Collected data entries:
####################
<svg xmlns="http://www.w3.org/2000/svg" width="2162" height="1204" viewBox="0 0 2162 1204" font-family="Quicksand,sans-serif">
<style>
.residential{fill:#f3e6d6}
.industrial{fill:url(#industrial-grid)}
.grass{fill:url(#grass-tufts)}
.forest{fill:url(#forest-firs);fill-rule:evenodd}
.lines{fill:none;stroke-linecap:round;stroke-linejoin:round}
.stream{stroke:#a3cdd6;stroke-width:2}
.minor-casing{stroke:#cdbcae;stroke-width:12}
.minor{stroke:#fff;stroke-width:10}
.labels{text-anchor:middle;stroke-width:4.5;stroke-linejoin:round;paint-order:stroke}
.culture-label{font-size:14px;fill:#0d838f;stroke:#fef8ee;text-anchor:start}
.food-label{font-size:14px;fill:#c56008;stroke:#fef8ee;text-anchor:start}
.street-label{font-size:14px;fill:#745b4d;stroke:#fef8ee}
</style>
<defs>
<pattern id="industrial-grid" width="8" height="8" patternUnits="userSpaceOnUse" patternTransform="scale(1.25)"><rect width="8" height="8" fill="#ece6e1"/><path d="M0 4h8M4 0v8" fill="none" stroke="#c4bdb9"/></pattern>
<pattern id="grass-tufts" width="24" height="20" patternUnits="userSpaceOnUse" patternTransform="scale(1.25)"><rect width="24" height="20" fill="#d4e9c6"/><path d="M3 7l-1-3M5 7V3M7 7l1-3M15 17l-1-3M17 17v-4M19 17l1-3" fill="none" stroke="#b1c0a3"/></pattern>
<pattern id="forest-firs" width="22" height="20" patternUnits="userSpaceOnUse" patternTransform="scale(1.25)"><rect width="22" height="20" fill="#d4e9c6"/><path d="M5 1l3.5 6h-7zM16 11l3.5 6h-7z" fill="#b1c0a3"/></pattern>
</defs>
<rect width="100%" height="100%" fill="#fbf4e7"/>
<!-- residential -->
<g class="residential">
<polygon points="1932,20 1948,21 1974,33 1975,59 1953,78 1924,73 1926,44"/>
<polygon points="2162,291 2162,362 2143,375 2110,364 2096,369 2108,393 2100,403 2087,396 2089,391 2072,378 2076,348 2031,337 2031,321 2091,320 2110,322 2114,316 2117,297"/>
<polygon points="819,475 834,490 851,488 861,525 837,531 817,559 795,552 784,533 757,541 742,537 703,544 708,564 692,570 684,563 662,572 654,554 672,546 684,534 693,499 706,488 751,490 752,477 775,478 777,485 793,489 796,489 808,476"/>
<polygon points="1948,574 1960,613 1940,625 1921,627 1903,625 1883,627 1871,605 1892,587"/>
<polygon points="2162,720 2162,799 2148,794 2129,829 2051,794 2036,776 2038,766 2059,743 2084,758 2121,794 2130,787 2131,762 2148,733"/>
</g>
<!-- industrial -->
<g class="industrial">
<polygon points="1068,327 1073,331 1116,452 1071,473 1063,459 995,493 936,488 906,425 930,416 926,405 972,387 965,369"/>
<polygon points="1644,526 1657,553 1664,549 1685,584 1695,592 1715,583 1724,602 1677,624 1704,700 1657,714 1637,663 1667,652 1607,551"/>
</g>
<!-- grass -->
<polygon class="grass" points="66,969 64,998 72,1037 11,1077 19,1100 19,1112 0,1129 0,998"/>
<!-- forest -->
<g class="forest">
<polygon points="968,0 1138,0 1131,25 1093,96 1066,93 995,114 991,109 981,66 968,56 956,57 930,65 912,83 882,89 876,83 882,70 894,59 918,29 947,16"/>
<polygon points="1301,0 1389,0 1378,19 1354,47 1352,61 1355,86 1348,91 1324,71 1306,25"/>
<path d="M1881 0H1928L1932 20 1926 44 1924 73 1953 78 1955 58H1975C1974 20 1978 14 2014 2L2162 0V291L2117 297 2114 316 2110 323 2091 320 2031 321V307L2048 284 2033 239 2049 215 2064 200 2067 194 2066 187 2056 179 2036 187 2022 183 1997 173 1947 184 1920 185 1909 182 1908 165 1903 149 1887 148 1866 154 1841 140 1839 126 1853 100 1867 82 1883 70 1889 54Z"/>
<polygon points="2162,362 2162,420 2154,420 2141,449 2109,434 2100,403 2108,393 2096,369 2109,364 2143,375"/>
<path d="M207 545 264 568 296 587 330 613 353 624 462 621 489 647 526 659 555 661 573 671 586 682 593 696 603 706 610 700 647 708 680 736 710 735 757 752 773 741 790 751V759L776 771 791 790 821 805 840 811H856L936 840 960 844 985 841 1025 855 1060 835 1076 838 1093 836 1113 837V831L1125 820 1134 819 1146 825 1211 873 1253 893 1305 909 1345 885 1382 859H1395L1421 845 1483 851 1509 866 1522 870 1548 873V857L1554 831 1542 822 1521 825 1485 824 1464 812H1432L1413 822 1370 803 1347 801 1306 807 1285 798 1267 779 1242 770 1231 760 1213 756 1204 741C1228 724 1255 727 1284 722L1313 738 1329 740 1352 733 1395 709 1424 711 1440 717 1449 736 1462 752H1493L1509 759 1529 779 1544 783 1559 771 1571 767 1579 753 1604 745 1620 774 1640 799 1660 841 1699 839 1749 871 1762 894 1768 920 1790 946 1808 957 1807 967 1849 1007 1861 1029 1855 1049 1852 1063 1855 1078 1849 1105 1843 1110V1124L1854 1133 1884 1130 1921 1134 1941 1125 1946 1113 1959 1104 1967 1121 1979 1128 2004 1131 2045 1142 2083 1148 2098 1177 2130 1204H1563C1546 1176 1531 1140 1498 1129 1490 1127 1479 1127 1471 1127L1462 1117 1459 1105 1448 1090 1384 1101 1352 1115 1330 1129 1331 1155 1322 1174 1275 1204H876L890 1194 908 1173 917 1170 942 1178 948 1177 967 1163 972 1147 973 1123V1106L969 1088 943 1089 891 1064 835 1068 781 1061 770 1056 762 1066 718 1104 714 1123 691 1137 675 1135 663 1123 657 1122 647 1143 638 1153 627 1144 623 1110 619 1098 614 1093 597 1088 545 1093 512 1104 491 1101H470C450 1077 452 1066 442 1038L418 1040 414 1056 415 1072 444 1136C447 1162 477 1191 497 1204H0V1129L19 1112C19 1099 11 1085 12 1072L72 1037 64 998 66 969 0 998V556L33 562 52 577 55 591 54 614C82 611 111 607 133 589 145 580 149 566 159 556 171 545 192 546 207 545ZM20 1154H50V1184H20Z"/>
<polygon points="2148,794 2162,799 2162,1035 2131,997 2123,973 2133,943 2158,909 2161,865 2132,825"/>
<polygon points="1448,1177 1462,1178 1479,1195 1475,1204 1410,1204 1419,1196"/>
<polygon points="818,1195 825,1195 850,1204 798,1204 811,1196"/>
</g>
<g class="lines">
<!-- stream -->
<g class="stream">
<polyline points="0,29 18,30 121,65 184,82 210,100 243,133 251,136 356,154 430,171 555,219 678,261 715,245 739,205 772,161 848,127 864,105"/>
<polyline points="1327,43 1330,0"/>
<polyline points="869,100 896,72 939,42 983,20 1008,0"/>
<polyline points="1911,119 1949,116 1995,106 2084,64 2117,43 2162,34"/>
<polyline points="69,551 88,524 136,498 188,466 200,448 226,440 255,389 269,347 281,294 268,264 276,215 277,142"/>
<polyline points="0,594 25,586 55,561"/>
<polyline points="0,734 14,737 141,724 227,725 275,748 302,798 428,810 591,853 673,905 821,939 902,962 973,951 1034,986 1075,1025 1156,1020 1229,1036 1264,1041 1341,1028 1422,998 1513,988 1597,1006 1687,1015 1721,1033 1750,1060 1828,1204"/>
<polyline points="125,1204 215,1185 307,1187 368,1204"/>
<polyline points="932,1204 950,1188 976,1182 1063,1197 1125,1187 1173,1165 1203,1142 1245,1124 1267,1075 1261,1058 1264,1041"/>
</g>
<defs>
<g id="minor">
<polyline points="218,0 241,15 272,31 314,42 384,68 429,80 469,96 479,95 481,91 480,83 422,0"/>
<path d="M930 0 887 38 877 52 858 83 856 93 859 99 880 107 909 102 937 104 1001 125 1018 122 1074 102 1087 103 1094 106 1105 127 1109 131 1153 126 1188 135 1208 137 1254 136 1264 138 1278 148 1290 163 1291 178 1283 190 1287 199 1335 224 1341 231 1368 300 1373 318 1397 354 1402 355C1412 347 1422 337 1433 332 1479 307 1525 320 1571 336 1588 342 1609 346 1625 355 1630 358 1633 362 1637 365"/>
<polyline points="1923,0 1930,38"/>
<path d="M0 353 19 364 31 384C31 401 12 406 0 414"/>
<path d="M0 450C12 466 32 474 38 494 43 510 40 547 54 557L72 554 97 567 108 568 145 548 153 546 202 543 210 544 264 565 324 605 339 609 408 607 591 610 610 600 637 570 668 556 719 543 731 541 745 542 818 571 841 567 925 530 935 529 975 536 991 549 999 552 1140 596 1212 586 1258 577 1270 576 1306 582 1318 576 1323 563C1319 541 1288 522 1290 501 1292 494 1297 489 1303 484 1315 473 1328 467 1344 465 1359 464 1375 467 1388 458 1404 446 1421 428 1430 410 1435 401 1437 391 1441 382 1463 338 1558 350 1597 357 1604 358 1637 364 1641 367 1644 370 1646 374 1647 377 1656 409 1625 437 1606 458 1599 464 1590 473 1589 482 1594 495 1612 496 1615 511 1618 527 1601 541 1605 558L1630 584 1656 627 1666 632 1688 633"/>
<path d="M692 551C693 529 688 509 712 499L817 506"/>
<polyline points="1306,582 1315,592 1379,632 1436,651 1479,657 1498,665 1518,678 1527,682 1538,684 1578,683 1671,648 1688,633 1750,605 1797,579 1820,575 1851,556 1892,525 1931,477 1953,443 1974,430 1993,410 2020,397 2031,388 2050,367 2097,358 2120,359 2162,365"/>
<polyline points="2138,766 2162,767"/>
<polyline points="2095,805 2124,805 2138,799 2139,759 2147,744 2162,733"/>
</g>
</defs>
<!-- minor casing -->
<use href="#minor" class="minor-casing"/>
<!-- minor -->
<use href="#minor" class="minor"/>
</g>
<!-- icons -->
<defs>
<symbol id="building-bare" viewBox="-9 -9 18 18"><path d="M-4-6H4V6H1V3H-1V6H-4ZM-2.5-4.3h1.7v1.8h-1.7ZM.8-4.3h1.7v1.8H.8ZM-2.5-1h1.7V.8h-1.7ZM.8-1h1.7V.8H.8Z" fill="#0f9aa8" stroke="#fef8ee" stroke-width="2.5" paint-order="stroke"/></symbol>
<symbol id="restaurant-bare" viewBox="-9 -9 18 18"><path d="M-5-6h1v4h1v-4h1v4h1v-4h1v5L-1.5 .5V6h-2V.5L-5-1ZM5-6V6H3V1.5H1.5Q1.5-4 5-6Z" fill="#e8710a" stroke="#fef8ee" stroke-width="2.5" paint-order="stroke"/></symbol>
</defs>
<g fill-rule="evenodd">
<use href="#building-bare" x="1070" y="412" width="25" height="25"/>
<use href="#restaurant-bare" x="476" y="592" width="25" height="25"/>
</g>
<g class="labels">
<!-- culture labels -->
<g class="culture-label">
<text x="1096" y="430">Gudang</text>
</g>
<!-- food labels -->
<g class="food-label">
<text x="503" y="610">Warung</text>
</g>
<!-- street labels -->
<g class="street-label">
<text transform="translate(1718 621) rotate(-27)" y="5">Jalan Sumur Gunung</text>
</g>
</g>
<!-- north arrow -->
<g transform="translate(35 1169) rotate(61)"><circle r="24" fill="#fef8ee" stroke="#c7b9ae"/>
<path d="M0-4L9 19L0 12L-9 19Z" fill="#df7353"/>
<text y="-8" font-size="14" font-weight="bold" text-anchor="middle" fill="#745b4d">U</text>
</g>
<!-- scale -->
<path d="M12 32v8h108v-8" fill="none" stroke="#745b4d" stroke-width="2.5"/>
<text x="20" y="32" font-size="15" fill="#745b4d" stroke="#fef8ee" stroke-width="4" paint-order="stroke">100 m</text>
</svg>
####################
Please reproduce the closing stretch of the records, from the line with "<!-- minor -->" through the last line, exactly as it stands.

<!-- minor -->
<use href="#minor" class="minor"/>
</g>
<!-- icons -->
<defs>
<symbol id="building-bare" viewBox="-9 -9 18 18"><path d="M-4-6H4V6H1V3H-1V6H-4ZM-2.5-4.3h1.7v1.8h-1.7ZM.8-4.3h1.7v1.8H.8ZM-2.5-1h1.7V.8h-1.7ZM.8-1h1.7V.8H.8Z" fill="#0f9aa8" stroke="#fef8ee" stroke-width="2.5" paint-order="stroke"/></symbol>
<symbol id="restaurant-bare" viewBox="-9 -9 18 18"><path d="M-5-6h1v4h1v-4h1v4h1v-4h1v5L-1.5 .5V6h-2V.5L-5-1ZM5-6V6H3V1.5H1.5Q1.5-4 5-6Z" fill="#e8710a" stroke="#fef8ee" stroke-width="2.5" paint-order="stroke"/></symbol>
</defs>
<g fill-rule="evenodd">
<use href="#building-bare" x="1070" y="412" width="25" height="25"/>
<use href="#restaurant-bare" x="476" y="592" width="25" height="25"/>
</g>
<g class="labels">
<!-- culture labels -->
<g class="culture-label">
<text x="1096" y="430">Gudang</text>
</g>
<!-- food labels -->
<g class="food-label">
<text x="503" y="610">Warung</text>
</g>
<!-- street labels -->
<g class="street-label">
<text transform="translate(1718 621) rotate(-27)" y="5">Jalan Sumur Gunung</text>
</g>
</g>
<!-- north arrow -->
<g transform="translate(35 1169) rotate(61)"><circle r="24" fill="#fef8ee" stroke="#c7b9ae"/>
<path d="M0-4L9 19L0 12L-9 19Z" fill="#df7353"/>
<text y="-8" font-size="14" font-weight="bold" text-anchor="middle" fill="#745b4d">U</text>
</g>
<!-- scale -->
<path d="M12 32v8h108v-8" fill="none" stroke="#745b4d" stroke-width="2.5"/>
<text x="20" y="32" font-size="15" fill="#745b4d" stroke="#fef8ee" stroke-width="4" paint-order="stroke">100 m</text>
</svg>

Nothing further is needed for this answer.